Nevertheless, the problem is that the First Amendment prohibits Congress, not states, from abridging the freedom of speech. See U.S. Const. amend. I. Certainly the First Amendment applies to states despite the language of the First Amendment because it is incorporated through the Fourteenth Amendment’s due process clause. But like the Fifth Amendment, the protections bestowed by the Fourteenth Amendment are limited to “persons.” However, in its holding, the Court maintains that it need not address that question because it is the “wrong question.”
The Court never adequately addressed the question until it analyzed the “wrong” question – whether corporations have a First Amendment right that is coextensive with natural persons.
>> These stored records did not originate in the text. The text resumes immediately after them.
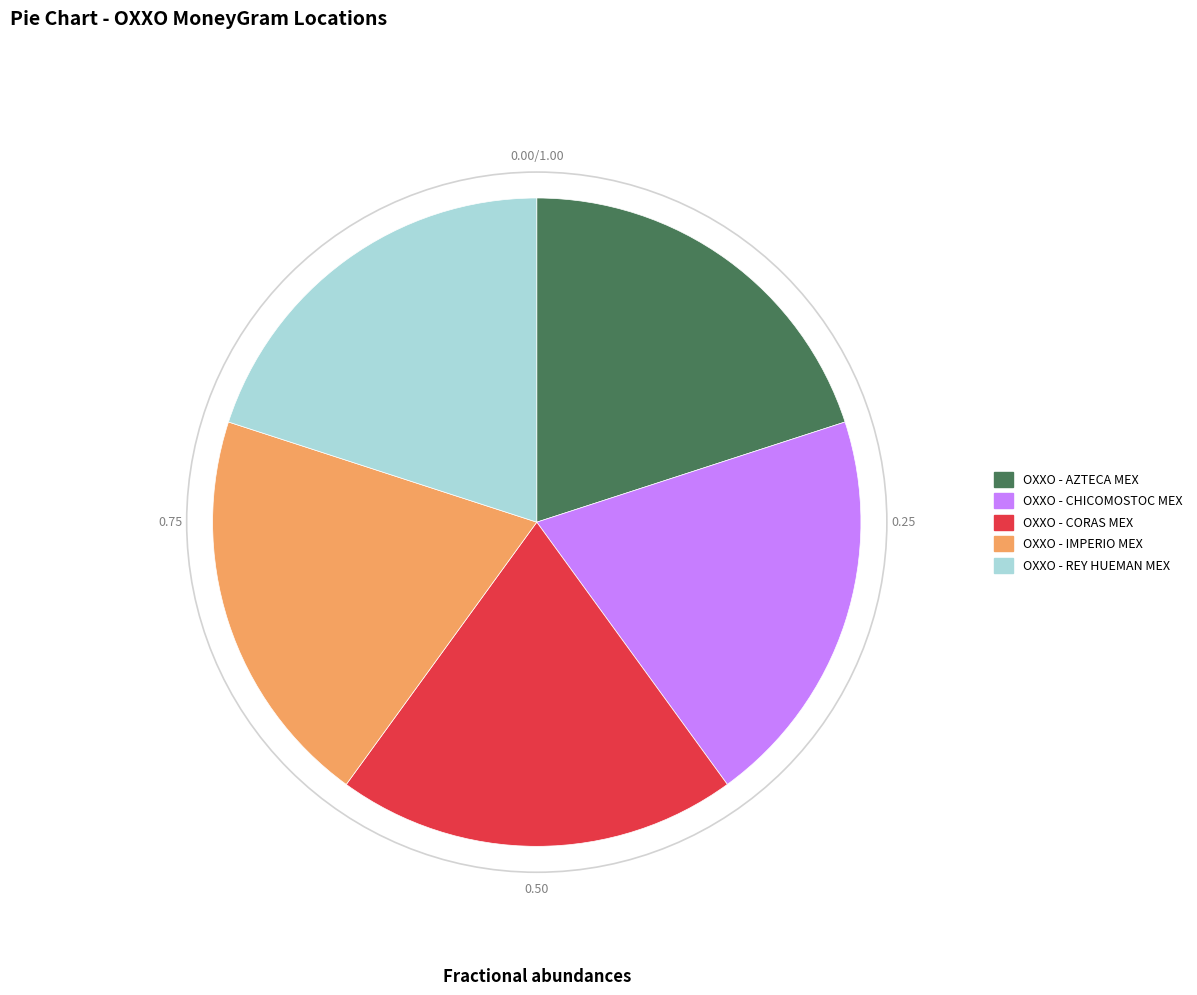

Does OXXO - CORAS MEX represent more than half of the total?

No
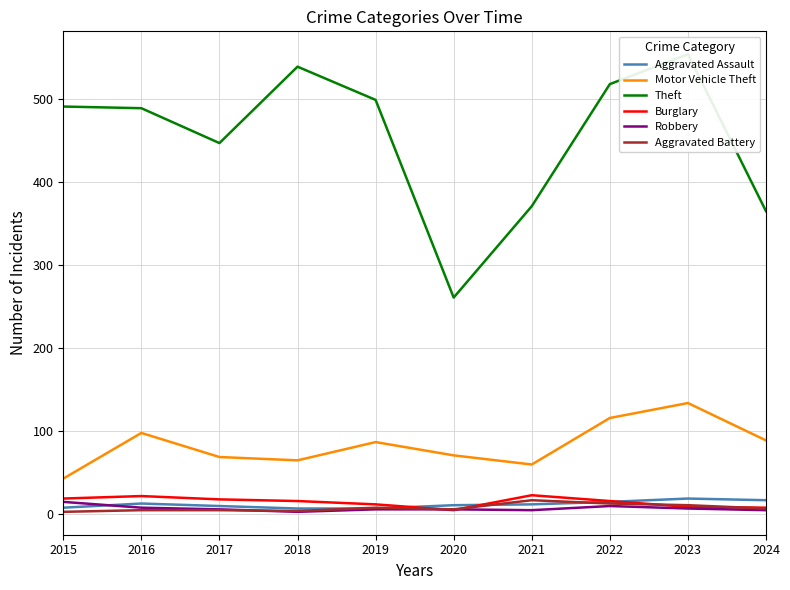

Where is Robbery nearest to the value 9?

2016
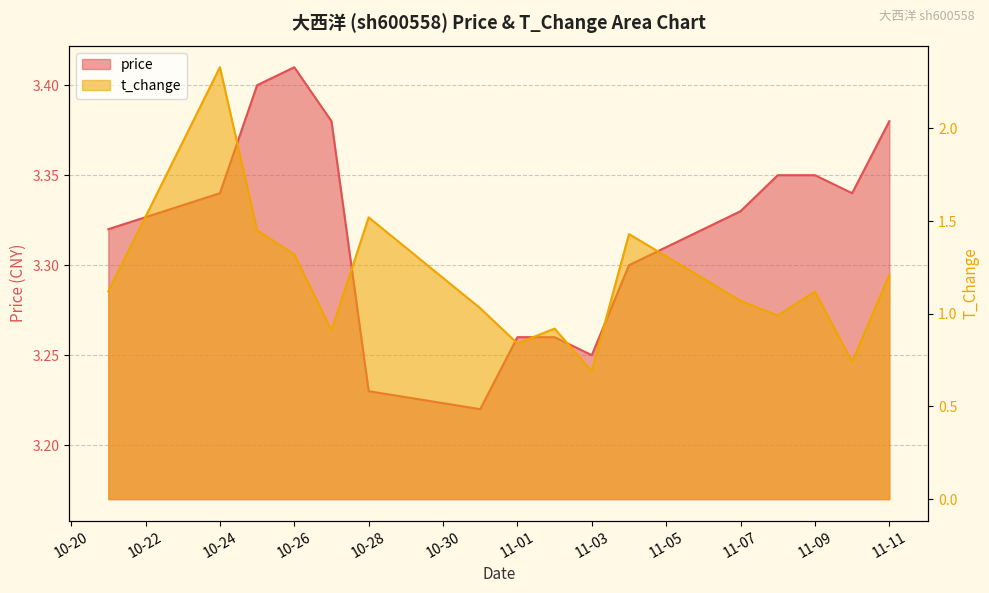

What is the sum of the price values at 2022-10-21 and 2022-10-27?

6.7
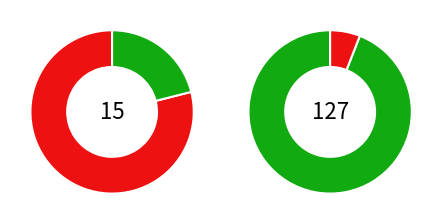

Is 4 the majority of the pie?

No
The Court concluded that even if that was the right question, the lower court erred in its analysis when it held that corporate First Amendment rights are only incorporated through the term “property” in the Fourteenth Amendment. The Court noted that the First Amendment has always been incorporated through the term “liberty,” not “property.” Id. at 779. Of course, whether it is property or liberty, it is still limited by the term person. To address this problem, which it handled in two short footnotes, see id. at 780 n.15, 16, the Court cited Santa Clara County v. Southern Pacific R. Co., 118 U.S. 394 (1886), Covington & Lexington Turnpike R. Co. v. Sanford, 164 U.S. 578 (1896), and Grosjean v. American Press Co., 297 U.S. 23 (1936). A quick examination of the latter two opinions reveals that, like Bellotti, both opinions merely cite to Santa Clara County without additional analysis.
To retrace those steps, the Citizens United conclusion that corporations are entitled to First Amendment rights relies upon Bellotti, which relies upon Covington and Grosjean, which rely entirely upon Santa Clara County, the apparent patient zero for this infectious idea. So what is the analysis in Santa Clara County that the corporate First Amendment doctrine hinges upon? “The court does not wish to hear argument on the question whether the provision in the Fourteenth Amendment to the Constitution, which forbids a State to deny to any person within its jurisdiction the equal protection of the laws, applies to these corporations. We are all of opinion that it does.” Santa Clara County, 118 U.S. 394. Moreover, the quoted paragraph is not even a part of the opinion. It was added by the Court reporter in the opinion summary.
Therefore, despite the attention the Court has given this issue, the legal question of what rationale supports a corporation’s status as a “person” looms circularly analyzed within the Court’s corporate constitutional rights jurisprudence. We are left returning to the question that began this inquiry: why are corporations entitled to constitutional protections?
Two reasons corporations are entitled to constitutional protection are as follows. Corporations are citizens of the United States and are taxed. Even though corporations are citizens based on a legal fiction, they are still citizens. Because corporations are citizens, they are taxed and cannot vote. Therefore, by extending First Amendment rights to corporations, the Court has attempted to remedy the problem. This is why I believe corporations have Constitutional protection.